### 課題文
************

ねこになりたい

にゃのにゃによるにゃのための雑多な記録

手作りの料理

20歳になるくらいまで、よその家のごはんを食べるのが苦手だった。今はだいたい大丈夫になったけど、その頃はよその家のごはんにはその家の独特のにおいがしみついている感じがしてだめだった。嗅覚が過敏なのかただの思い込みなのか分からない。お店の料理や給食にそういう感覚は抱かなかったのだけど。

 

そういうのもあって、自分で作った料理を人に食べさせることにとても抵抗がある。自分で作って自分で食べる分には大丈夫だけど、他の人が食べたら不味い味やにおいがするのではないかという恐怖がある。料理だけでなく食器や箸などのにおいも、自分には大丈夫でも他人には気持ち悪く感じられるのではないかと不安になる。衛生面にも気をつけていても、なにか不備があるような気がして人様に食べさせる自信が持てない。

************

### リスト
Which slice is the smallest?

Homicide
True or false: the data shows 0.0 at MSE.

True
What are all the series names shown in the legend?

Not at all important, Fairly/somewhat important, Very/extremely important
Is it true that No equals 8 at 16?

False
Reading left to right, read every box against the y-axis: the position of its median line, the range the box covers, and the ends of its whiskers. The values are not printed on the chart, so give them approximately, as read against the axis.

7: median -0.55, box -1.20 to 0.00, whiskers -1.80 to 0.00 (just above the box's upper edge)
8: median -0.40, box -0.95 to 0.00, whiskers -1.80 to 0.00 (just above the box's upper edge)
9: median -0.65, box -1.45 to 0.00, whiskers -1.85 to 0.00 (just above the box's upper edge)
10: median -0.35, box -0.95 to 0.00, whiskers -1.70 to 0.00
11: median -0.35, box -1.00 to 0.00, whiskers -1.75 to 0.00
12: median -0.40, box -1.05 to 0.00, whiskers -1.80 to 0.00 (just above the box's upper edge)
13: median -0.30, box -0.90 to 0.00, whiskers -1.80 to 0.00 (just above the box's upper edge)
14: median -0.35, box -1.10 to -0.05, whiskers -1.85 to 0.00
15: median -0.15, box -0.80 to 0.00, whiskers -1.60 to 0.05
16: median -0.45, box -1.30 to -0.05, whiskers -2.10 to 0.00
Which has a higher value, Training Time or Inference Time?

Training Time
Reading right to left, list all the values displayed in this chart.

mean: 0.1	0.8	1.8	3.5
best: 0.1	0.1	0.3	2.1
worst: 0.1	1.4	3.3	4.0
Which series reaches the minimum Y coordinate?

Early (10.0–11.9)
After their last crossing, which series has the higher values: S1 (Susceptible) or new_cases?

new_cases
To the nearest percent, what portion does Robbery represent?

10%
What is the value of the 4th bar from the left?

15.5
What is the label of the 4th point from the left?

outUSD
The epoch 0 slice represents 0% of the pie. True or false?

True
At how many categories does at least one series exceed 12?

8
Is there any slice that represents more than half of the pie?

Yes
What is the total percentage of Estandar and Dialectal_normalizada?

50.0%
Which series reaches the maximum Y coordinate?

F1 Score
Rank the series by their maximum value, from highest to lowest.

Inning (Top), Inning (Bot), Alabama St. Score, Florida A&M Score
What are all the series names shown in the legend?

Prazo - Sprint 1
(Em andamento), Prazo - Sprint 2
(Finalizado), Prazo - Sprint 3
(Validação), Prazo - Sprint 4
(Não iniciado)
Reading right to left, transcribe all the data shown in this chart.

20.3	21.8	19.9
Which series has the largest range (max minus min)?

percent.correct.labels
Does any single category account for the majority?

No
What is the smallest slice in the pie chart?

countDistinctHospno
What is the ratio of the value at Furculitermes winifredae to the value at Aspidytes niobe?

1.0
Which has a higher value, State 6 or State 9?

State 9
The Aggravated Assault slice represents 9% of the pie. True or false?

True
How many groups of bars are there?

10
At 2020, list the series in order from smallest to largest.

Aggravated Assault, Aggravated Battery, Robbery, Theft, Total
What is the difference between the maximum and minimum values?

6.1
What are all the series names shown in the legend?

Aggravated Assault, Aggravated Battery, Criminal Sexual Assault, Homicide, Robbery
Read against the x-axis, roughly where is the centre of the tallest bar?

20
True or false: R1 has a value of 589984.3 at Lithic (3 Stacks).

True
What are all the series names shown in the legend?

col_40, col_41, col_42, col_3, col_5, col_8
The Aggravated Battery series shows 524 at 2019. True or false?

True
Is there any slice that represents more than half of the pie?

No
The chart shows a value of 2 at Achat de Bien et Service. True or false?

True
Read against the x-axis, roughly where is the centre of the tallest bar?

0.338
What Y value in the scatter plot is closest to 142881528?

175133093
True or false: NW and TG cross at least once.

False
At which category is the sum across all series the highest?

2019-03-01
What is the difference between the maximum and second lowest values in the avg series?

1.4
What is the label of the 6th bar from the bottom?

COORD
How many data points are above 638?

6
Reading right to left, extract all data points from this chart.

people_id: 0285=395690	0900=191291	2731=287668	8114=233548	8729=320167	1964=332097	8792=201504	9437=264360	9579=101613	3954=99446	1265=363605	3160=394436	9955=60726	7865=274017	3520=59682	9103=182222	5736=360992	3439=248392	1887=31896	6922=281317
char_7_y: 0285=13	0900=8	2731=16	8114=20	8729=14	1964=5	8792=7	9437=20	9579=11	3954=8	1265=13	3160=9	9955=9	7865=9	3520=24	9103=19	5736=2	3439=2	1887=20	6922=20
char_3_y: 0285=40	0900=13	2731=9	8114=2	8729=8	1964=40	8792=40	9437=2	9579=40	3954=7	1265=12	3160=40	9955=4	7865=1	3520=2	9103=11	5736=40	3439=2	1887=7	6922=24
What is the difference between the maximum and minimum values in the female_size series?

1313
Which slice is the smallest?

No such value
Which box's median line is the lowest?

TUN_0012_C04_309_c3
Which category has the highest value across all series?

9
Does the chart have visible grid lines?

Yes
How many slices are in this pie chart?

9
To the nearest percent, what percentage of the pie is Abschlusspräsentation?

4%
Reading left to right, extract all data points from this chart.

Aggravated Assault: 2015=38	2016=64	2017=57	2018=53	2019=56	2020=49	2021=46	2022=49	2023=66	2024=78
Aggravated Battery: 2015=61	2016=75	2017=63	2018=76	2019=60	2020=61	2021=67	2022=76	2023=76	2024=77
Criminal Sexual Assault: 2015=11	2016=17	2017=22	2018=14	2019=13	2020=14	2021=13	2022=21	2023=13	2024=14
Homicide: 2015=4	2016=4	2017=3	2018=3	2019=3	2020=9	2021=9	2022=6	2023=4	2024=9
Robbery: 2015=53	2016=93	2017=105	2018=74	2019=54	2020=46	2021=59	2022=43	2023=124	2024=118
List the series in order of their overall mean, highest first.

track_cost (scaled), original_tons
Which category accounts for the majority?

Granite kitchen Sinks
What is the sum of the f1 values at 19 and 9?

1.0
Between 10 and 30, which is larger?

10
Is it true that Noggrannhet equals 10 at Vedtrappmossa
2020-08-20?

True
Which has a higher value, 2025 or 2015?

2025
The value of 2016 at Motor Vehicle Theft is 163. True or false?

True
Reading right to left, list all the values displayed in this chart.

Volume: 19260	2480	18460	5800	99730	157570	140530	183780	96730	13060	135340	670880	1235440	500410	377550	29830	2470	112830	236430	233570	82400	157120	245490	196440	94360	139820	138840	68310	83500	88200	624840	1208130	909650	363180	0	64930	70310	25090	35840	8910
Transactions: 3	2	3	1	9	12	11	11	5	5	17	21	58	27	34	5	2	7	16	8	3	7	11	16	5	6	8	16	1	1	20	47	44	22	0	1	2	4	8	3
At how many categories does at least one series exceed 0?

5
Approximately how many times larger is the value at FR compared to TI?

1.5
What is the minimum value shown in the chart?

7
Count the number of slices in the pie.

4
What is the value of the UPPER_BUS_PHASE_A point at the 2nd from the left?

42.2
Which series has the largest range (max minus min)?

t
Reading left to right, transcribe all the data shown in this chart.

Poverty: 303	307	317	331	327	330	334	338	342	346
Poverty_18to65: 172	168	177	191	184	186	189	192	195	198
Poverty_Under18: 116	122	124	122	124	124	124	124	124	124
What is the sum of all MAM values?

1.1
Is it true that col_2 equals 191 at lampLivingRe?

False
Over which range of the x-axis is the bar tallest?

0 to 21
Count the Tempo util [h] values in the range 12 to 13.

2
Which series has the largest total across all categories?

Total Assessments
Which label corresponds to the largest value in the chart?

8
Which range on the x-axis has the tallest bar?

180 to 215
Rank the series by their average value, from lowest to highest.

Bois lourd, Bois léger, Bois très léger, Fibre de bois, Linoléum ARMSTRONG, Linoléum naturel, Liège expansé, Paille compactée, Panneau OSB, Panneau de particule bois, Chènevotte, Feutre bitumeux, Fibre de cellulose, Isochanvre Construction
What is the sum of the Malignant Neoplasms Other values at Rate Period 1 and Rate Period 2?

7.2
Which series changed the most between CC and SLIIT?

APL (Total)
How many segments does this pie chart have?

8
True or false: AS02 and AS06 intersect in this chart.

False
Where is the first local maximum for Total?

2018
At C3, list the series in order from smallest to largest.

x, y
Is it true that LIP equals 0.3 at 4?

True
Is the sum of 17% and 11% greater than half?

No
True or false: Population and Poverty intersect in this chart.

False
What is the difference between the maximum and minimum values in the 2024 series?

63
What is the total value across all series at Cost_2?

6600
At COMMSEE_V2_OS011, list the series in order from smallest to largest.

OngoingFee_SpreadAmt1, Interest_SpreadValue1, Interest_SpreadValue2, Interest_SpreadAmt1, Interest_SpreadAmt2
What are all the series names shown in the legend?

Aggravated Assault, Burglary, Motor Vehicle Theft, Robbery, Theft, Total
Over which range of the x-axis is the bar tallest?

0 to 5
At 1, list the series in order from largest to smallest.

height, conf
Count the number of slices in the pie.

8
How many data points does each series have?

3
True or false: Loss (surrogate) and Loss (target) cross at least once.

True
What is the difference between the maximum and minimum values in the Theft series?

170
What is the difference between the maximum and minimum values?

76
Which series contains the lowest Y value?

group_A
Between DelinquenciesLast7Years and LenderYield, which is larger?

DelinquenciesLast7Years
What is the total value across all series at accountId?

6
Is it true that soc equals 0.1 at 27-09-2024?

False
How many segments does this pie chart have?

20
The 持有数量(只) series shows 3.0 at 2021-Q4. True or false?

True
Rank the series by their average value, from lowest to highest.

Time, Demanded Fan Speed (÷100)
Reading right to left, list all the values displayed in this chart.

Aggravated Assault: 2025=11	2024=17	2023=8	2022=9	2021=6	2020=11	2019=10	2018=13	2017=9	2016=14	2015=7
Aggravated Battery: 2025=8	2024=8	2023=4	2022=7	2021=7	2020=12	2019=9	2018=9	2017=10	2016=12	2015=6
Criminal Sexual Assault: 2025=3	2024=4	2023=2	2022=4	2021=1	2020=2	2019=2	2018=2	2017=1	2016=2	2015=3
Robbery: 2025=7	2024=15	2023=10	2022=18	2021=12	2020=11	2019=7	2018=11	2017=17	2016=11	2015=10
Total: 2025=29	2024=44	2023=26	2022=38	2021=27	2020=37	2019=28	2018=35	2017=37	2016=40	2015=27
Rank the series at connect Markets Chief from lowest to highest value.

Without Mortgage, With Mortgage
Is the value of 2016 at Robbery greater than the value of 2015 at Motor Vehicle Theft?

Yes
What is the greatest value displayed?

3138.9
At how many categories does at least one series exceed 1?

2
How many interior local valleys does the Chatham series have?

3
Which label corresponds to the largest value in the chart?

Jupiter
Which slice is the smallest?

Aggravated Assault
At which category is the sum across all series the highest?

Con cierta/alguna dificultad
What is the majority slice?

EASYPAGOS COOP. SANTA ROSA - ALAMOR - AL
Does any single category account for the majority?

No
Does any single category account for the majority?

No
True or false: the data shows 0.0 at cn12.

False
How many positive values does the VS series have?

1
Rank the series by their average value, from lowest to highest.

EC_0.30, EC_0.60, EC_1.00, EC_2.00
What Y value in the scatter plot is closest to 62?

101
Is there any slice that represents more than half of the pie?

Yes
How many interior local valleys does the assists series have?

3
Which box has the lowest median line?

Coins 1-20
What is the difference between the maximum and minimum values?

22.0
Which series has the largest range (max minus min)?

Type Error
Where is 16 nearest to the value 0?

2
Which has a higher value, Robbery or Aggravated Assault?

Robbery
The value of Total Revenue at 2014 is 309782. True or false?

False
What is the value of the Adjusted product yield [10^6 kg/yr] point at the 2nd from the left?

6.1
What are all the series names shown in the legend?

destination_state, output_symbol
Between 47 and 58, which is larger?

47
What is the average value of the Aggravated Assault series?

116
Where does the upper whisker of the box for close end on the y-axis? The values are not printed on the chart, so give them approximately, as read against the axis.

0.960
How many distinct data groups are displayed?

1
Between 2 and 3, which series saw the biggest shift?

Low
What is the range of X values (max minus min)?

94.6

************

### 理解度チェック
(1) 課題文によると、書き手は何歳になるくらいまで、よその家のごはんを食べるのが苦手でしたか。
(2) 課題文の「そういうのもあって、自分で作」から「に食べさせる自信が持てない。」まで（末尾の語句も含めて）を、一字も変えずに書き写してください。

### 解答一覧
(1) 20歳になるくらいまで。

(2)
そういうのもあって、自分で作った料理を人に食べさせることにとても抵抗がある。自分で作って自分で食べる分には大丈夫だけど、他の人が食べたら不味い味やにおいがするのではないかという恐怖がある。料理だけでなく食器や箸などのにおいも、自分には大丈夫でも他人には気持ち悪く感じられるのではないかと不安になる。衛生面にも気をつけていても、なにか不備があるような気がして人様に食べさせる自信が持てない。